## Task to carry out
Down to the last line, repeat the entries exactly and drop any image.
[Records for the task Boundary: Start]
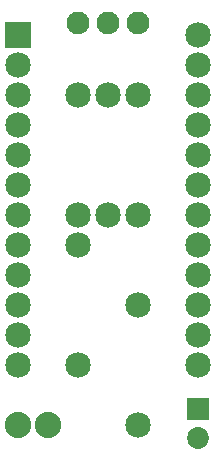
<source format=gbs>
G04 MADE WITH FRITZING*
G04 WWW.FRITZING.ORG*
G04 DOUBLE SIDED*
G04 HOLES PLATED*
G04 CONTOUR ON CENTER OF CONTOUR VECTOR*
%ASAXBY*%
%FSLAX23Y23*%
%MOIN*%
%OFA0B0*%
%SFA1.0B1.0*%
%ADD10C,0.085000*%
%ADD11C,0.076000*%
%ADD12C,0.072992*%
%ADD13C,0.088000*%
%ADD14R,0.085000X0.085000*%
%ADD15R,0.072992X0.072992*%
%LNMASK0*%
G90*
G70*
G54D10*
X551Y152D03*
X551Y552D03*
X551Y152D03*
X551Y552D03*
G54D11*
X351Y1494D03*
X451Y1494D03*
X551Y1494D03*
X351Y1494D03*
X451Y1494D03*
X551Y1494D03*
G54D10*
X151Y1452D03*
X751Y1452D03*
X151Y1352D03*
X751Y1352D03*
X151Y1252D03*
X751Y1252D03*
X151Y1152D03*
X751Y1152D03*
X151Y1052D03*
X751Y1052D03*
X151Y952D03*
X751Y952D03*
X151Y852D03*
X751Y852D03*
X151Y752D03*
X751Y752D03*
X151Y652D03*
X751Y652D03*
X151Y552D03*
X751Y552D03*
X151Y452D03*
X751Y452D03*
X151Y352D03*
X751Y352D03*
G54D12*
X751Y207D03*
X751Y109D03*
G54D10*
X351Y352D03*
X351Y752D03*
X351Y352D03*
X351Y752D03*
G54D13*
X251Y152D03*
X151Y152D03*
G54D10*
X551Y1252D03*
X551Y852D03*
X551Y1252D03*
X551Y852D03*
X451Y1252D03*
X451Y852D03*
X451Y1252D03*
X451Y852D03*
X351Y1252D03*
X351Y852D03*
X351Y1252D03*
X351Y852D03*
G54D14*
X151Y1452D03*
G54D15*
X751Y207D03*
G04 End of Mask0*
M02*
</source>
[Records for the task Boundary: End]
## Reply
<source format=gbs>
G04 MADE WITH FRITZING*
G04 WWW.FRITZING.ORG*
G04 DOUBLE SIDED*
G04 HOLES PLATED*
G04 CONTOUR ON CENTER OF CONTOUR VECTOR*
%ASAXBY*%
%FSLAX23Y23*%
%MOIN*%
%OFA0B0*%
%SFA1.0B1.0*%
%ADD10C,0.085000*%
%ADD11C,0.076000*%
%ADD12C,0.072992*%
%ADD13C,0.088000*%
%ADD14R,0.085000X0.085000*%
%ADD15R,0.072992X0.072992*%
%LNMASK0*%
G90*
G70*
G54D10*
X551Y152D03*
X551Y552D03*
X551Y152D03*
X551Y552D03*
G54D11*
X351Y1494D03*
X451Y1494D03*
X551Y1494D03*
X351Y1494D03*
X451Y1494D03*
X551Y1494D03*
G54D10*
X151Y1452D03*
X751Y1452D03*
X151Y1352D03*
X751Y1352D03*
X151Y1252D03*
X751Y1252D03*
X151Y1152D03*
X751Y1152D03*
X151Y1052D03*
X751Y1052D03*
X151Y952D03*
X751Y952D03*
X151Y852D03*
X751Y852D03*
X151Y752D03*
X751Y752D03*
X151Y652D03*
X751Y652D03*
X151Y552D03*
X751Y552D03*
X151Y452D03*
X751Y452D03*
X151Y352D03*
X751Y352D03*
G54D12*
X751Y207D03*
X751Y109D03*
G54D10*
X351Y352D03*
X351Y752D03*
X351Y352D03*
X351Y752D03*
G54D13*
X251Y152D03*
X151Y152D03*
G54D10*
X551Y1252D03*
X551Y852D03*
X551Y1252D03*
X551Y852D03*
X451Y1252D03*
X451Y852D03*
X451Y1252D03*
X451Y852D03*
X351Y1252D03*
X351Y852D03*
X351Y1252D03*
X351Y852D03*
G54D14*
X151Y1452D03*
G54D15*
X751Y207D03*
G04 End of Mask0*
M02*
</source>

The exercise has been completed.